Pour
en finir avec l’autofiction – du moins sur ce blog – je vais aborder le cas de
ma mère qui, elle aussi, pensait que son histoire serait intéressante à lire.
Elle parlait de son enfance, une enfance à la Dickens sur laquelle se projetait
l’ombre d’une grande absente : la mère. Une enfance malheureuse à
laquelle, moi, j’avais échappé. Ce n’était pas tant la deuxième guerre
mondiale, l’Occupation où elle avait par périodes crevé de faim avec ses frères
qui, à ses yeux, conférait à son enfance l’épithète de malheureuse qu’une
histoire familiale compliquée. Et c’est un euphémisme.
Les
instituteurs se liguèrent contre ces enfants, infoutus de se rendre compte que
la petite fille savait lire à 5 ans et que son frère possédait un don inné pour
la physique. Voir sur le blog Ecouter
avant d'écrire.
Maman
disait : « Je vois un titre : La petite Roques. » Quand on s’appelle Roques quoi de plus
naturel ? Elle ignorait que le titre était déjà pris par un certain Guy de
Maupassant sans s à la fin mais sa trace s’était sans doute imprimée dans sa
mémoire inconsciente. Dans la nouvelle de ce conteur de génie, la petite Roque
est une petite paysanne retrouvée violée et étranglée par le facteur du
village. Les enquêteurs et le maire sont à la recherche de l’assassin. Je n’en
dis pas plus au cas où vous ne connaîtriez pas encore le fin mot de l’histoire.

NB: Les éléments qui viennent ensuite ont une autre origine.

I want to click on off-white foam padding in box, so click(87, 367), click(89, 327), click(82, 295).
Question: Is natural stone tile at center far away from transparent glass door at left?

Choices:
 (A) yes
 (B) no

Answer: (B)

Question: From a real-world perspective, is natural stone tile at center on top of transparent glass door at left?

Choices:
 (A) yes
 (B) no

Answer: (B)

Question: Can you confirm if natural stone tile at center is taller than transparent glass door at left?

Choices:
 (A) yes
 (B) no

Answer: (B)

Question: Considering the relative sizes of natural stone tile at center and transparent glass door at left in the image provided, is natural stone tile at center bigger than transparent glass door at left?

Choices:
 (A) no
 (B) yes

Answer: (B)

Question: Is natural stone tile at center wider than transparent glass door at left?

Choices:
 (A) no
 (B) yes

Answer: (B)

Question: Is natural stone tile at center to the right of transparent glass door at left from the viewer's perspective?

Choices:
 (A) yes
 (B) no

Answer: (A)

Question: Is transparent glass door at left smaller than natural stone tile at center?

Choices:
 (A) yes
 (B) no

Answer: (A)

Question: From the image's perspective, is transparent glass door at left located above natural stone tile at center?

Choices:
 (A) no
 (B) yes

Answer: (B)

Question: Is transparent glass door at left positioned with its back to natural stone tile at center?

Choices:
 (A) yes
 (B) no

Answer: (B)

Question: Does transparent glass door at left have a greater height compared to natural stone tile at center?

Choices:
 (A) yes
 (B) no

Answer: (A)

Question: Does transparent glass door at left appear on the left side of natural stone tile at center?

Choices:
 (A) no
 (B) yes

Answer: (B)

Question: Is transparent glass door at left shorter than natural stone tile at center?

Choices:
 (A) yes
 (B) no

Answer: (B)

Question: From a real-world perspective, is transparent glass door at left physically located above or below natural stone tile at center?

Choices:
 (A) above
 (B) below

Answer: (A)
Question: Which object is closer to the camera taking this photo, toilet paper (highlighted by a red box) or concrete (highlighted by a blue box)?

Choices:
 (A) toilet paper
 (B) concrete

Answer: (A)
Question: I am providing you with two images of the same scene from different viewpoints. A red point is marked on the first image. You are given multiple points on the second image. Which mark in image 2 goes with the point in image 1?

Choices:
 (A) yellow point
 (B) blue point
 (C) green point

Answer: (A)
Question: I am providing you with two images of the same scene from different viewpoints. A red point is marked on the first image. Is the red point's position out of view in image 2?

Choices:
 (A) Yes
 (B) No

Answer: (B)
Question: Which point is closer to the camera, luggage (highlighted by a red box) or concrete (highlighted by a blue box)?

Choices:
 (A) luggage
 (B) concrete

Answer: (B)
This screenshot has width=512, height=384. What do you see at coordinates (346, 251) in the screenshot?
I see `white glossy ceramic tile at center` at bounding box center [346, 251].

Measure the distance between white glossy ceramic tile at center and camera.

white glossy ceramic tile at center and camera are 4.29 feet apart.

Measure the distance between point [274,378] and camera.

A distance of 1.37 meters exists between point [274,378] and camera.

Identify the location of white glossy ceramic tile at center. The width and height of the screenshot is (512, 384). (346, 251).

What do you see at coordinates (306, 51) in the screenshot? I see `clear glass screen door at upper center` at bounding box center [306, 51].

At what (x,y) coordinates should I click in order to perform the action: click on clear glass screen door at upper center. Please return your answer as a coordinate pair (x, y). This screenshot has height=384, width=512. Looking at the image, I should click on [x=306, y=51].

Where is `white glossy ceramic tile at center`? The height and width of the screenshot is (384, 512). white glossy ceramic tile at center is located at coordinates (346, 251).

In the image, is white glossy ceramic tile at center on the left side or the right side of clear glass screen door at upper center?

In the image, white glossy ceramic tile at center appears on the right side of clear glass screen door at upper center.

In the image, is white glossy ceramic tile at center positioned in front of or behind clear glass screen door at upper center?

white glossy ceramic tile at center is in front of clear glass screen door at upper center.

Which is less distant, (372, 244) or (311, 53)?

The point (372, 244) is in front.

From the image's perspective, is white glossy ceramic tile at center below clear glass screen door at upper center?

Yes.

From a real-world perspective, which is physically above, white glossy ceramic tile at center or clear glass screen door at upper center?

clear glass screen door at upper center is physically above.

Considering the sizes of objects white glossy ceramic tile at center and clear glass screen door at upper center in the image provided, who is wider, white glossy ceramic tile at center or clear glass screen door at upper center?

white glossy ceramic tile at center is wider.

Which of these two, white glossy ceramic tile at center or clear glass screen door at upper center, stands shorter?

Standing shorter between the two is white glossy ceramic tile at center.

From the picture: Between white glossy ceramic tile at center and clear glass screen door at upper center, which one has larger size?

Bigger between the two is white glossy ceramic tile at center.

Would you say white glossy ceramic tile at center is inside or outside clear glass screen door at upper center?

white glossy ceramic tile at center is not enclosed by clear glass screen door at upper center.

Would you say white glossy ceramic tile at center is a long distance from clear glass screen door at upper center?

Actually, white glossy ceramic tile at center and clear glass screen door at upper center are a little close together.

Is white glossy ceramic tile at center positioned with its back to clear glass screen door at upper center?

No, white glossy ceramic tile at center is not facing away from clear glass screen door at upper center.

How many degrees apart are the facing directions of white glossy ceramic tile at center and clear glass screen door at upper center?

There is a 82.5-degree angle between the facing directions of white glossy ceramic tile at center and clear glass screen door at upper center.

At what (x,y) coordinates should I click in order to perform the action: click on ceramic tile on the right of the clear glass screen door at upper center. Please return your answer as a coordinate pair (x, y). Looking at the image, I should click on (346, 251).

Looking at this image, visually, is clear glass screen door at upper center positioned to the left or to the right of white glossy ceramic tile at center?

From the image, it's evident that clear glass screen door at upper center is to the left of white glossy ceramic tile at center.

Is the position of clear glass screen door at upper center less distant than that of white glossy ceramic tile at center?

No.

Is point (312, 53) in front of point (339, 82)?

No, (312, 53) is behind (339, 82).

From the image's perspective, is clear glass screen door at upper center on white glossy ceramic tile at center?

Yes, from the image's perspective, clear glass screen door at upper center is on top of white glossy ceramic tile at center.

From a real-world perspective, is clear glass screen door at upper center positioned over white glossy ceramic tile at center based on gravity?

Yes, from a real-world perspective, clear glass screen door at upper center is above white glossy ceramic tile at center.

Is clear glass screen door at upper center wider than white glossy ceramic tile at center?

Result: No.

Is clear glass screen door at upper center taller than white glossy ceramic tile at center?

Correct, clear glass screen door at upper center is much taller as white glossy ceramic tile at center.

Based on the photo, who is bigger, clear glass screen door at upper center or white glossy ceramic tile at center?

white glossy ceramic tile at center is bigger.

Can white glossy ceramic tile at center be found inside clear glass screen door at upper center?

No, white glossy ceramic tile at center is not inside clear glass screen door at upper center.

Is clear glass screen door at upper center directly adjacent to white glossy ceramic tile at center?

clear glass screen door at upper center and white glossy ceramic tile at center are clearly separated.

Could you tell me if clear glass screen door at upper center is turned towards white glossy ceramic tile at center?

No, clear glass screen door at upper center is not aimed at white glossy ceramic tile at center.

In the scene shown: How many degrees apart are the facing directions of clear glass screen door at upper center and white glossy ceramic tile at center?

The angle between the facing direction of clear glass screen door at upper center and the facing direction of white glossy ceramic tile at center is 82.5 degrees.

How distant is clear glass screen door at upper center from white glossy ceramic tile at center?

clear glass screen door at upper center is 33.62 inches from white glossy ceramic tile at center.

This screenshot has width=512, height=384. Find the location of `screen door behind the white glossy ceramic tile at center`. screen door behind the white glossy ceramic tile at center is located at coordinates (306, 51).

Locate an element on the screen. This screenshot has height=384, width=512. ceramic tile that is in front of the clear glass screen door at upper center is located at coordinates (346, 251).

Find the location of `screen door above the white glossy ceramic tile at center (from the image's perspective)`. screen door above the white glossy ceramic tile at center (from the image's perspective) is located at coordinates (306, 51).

Maupassant n’aurait certes pas dit spoiler
mais serait d’accord pour ne pas gâcher le plaisir du lecteur. Pour en revenir
à ma mère et à l’an quarante, je trouvai, dès mon plus jeune âge, qu’il y avait
en effet matière à tenir un auditoire en haleine. Je peux toujours supposer que
ma mère aurait souhaité que je prenne la plume pour raconter ce qu’elle avait
vécu. Paradoxalement, Maman n’était pas habitée par ma passion du passé et des
archives. Je doute qu’elle se soit demandé comment avaient vécu ses ancêtres.
Quand,
il y a quatre ans, son frère lui a annoncé un cancer du pancréas et qu’elle a
voulu le faire enterrer dans le caveau de mes arrière-grands-parents (que j’ai
connus) j’ai retrouvé parmi les occupants une trisaïeule partie de Miremont
(31) avec son époux travailler à Paris (où mon arrière-grand-mère est née).
C’est cette trisaïeule qui a transmis le plus ancien de mes souvenirs
familiaux : la famine pendant la commune et la mise à mort du chien pour
en faire un repas au goût infâme. Malheureusement la maladie puis le décès
fulgurant de mon oncle a déclenché chez Maman le cancer du sang qui devait
l’emporter au bout de 9 mois.
Maman
partie, je n’ai pas eu le cœur d’écrire cette enfance qu’elle qualifiait de
malheureuse, marquée par l’ombre une grande absente. Toutefois je me suis
tournée vers les horizons familiaux de l’absente, riches d’une histoire
romantique que je prévois d’écrire. J’ai commencé des recherches généalogiques
et j’ai fini par tomber sur le pot aux roses. Que je ne vous dévoilerai pas.
Parce que je suis romancière et que, pour un romancier, spoiler n’est pas jouer.